» **Selected extract**:

Google Takes Action Against Spanish Spyware Framework

Across the European Union, spyware has been used to target opposition leaders, activists, journalists, and lawyers in multiple countries, calling for reforms. Recently, Google’s Threat Analysis Group announced an action to block one of these tools targeted at desktop computers, seemingly developed by a Spanish firm.

Heliconia, the exploitation framework, was brought to Google’s attention after it was anonymously submitted to the Chrome bug reporting program. It made references to vulnerabilities in Firefox, Chrome, and Windows Defender which could be exploited to deploy spyware on target devices, including Linux and Windows computers. The anonymous submission included source code from the Heliconia hacking framework, and referred to the vulnerabilities as Heliconia Noise, Heliconia Soft, and Files. Google stated that the evidence points to Variston IT, a Barcelona-based tech firm, as the hacking framework developer.

‘The findings indicate that we have many small players within the spyware industry, but with strong capabilities related to zero days,’ TAG researchers said.

Ralf Wegner, the director of Variston IT, stated that Variston was not given an opportunity to evaluate Google’s research, and thus, could not validate it. He added that he ‘would be surprised if such item was found in the wild’. Google confirmed that Variston IT was not contacted before the publication, contrary to their standard practice.

» **Activity list**:
[1] Rewrite the spyware article between "Heliconia, the exploitation" and "hacking framework developer.", inclusive, renaming "Windows Defender" as "Microsoft Defender".
[2] For each statement, answer yes or no according to the spyware article, and quote the deciding words: (a) Heliconia reached Google through an anonymous submission to the Chrome bug reporting program. (b) Google contacted Variston IT before publishing its findings. (c) Variston IT is based in Madrid.

Page images and extracted text:

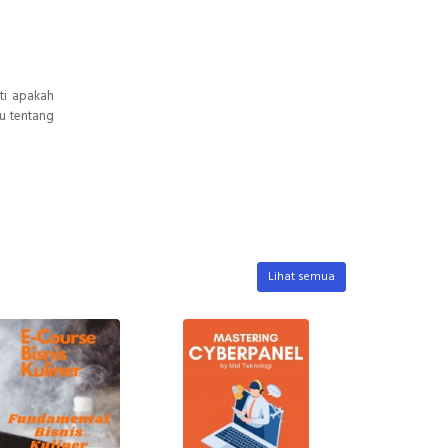
ti apakah
u tentang
Lihat semua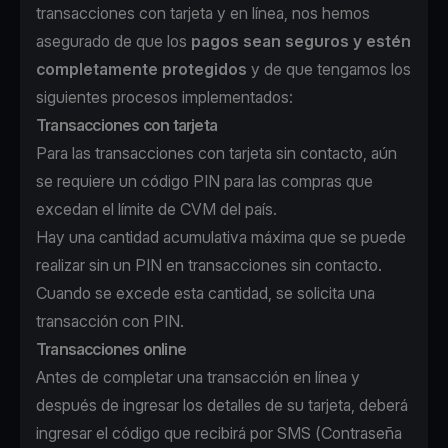
transacciones con tarjeta y en línea, nos hemos
asegurado de que los
pagos sean seguros y estén
completamente protegidos
y de que tengamos los
siguientes procesos implementados:
Transacciones con tarjeta
Para las transacciones con tarjeta sin contacto, aún
se requiere un código PIN para las compras que
excedan el límite de CVM del país.
Hay una cantidad acumulativa máxima que se puede
realizar sin un PIN en transacciones sin contacto.
Cuando se excede esta cantidad, se solicita una
transacción con PIN.
Transacciones online
Antes de completar una transacción en línea y
después de ingresar los detalles de su tarjeta, deberá
ingresar el código que recibirá por SMS (Contraseña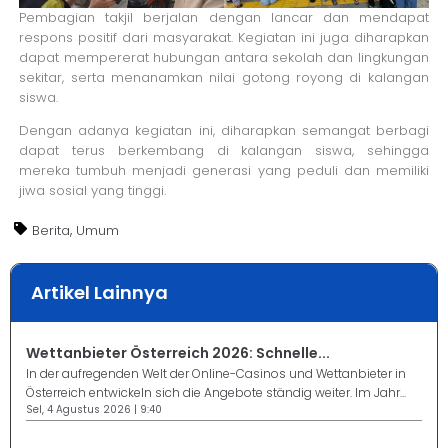
Pembagian takjil berjalan dengan lancar dan mendapat
respons positif dari masyarakat. Kegiatan ini juga diharapkan
dapat mempererat hubungan antara sekolah dan lingkungan
sekitar, serta menanamkan nilai gotong royong di kalangan
siswa.
Dengan adanya kegiatan ini, diharapkan semangat berbagi
dapat terus berkembang di kalangan siswa, sehingga
mereka tumbuh menjadi generasi yang peduli dan memiliki
jiwa sosial yang tinggi.
,
Berita
Umum
Artikel Lainnya
Wettanbieter Österreich 2026: Schnelle...
In der aufregenden Welt der Online-Casinos und Wettanbieter in
Österreich entwickeln sich die Angebote ständig weiter. Im Jahr...
Sel, 4 Agustus 2026 | 9:40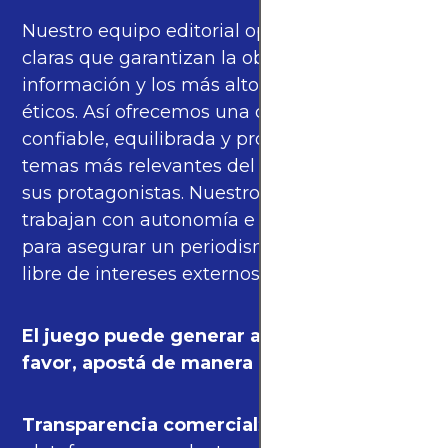
Nuestro equipo editorial opera bajo pautas
claras que garantizan la objetividad de la
información y los más altos estándares
éticos. Así ofrecemos una cobertura
confiable, equilibrada y propia sobre los
temas más relevantes del fútbol mundial y
sus protagonistas. Nuestros periodistas
trabajan con autonomía e independencia
para asegurar un periodismo de calidad,
libre de intereses externos.
El juego puede generar adicción. Por
favor, apostá de manera responsable.
Transparencia comercial
: algunas de las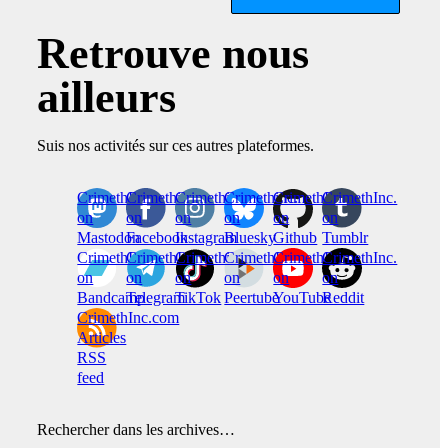
Retrouve nous
ailleurs
Suis nos activités sur ces autres plateformes.
CrimethInc.
Crimethinc.
Crimethinc.
Crimethinc.
CrimethInc.
CrimethInc.
on
on
on
on
on
on
Mastodon
Facebook
Instagram
Bluesky
Github
Tumblr
CrimethInc.
CrimethInc.
Crimethinc.
CrimethInc.
CrimethInc.
CrimethInc.
on
on
on
on
on
on
Bandcamp
Telegram
TikTok
Peertube
YouTube
Reddit
CrimethInc.com
Articles
RSS
feed
Rechercher dans les archives…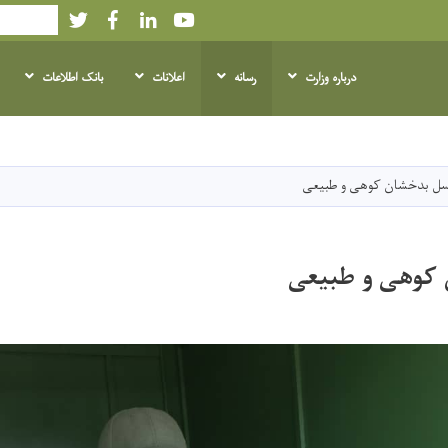
Twitter
Facebook
LinkedIn
Youtube
Search
درباره وزارت
رسانه
اعلانات
بانک اطلاعات
Skip
to
main
ل بدخشان کوهی و طبیعی
content
کوهی و طبیعی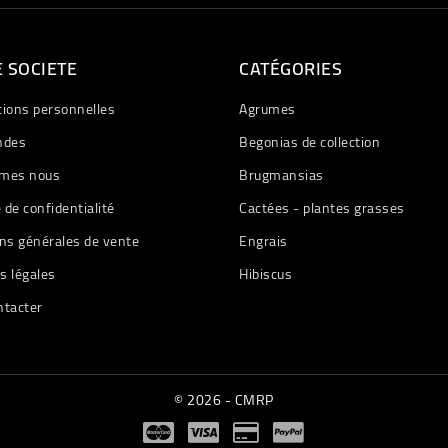
 SOCIETE
CATÉGORIES
tions personnelles
Agrumes
des
Begonias de collection
mes nous
Brugmansias
e de confidentialité
Cactées - plantes grasses
ns générales de vente
Engrais
s légales
Hibiscus
ntacter
© 2026 - CMRP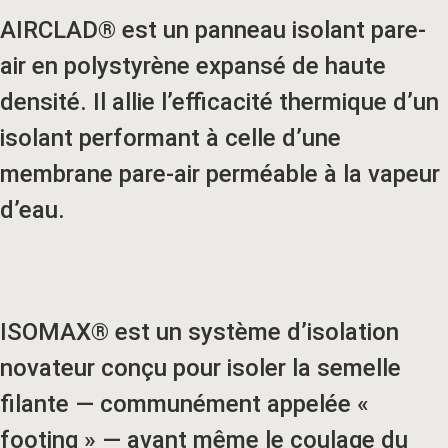
AIRCLAD® est un panneau isolant pare-
air en polystyrène expansé de haute
densité. Il allie l’efficacité thermique d’un
isolant performant à celle d’une
membrane pare-air perméable à la vapeur
d’eau.
ISOMAX® est un système d’isolation
novateur conçu pour isoler la semelle
filante — communément appelée «
footing » — avant même le coulage du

» **Task responses**:
[1]
Heliconia, the exploitation framework, was brought to Google’s attention after it was anonymously submitted to the Chrome bug reporting program. It made references to vulnerabilities in Firefox, Chrome, and Microsoft Defender which could be exploited to deploy spyware on target devices, including Linux and Windows computers. The anonymous submission included source code from the Heliconia hacking framework, and referred to the vulnerabilities as Heliconia Noise, Heliconia Soft, and Files. Google stated that the evidence points to Variston IT, a Barcelona-based tech firm, as the hacking framework developer.

[2]
(a) Yes: "it was anonymously submitted to the Chrome bug reporting program"
(b) No: "Google confirmed that Variston IT was not contacted before the publication"
(c) No: "a Barcelona-based tech firm"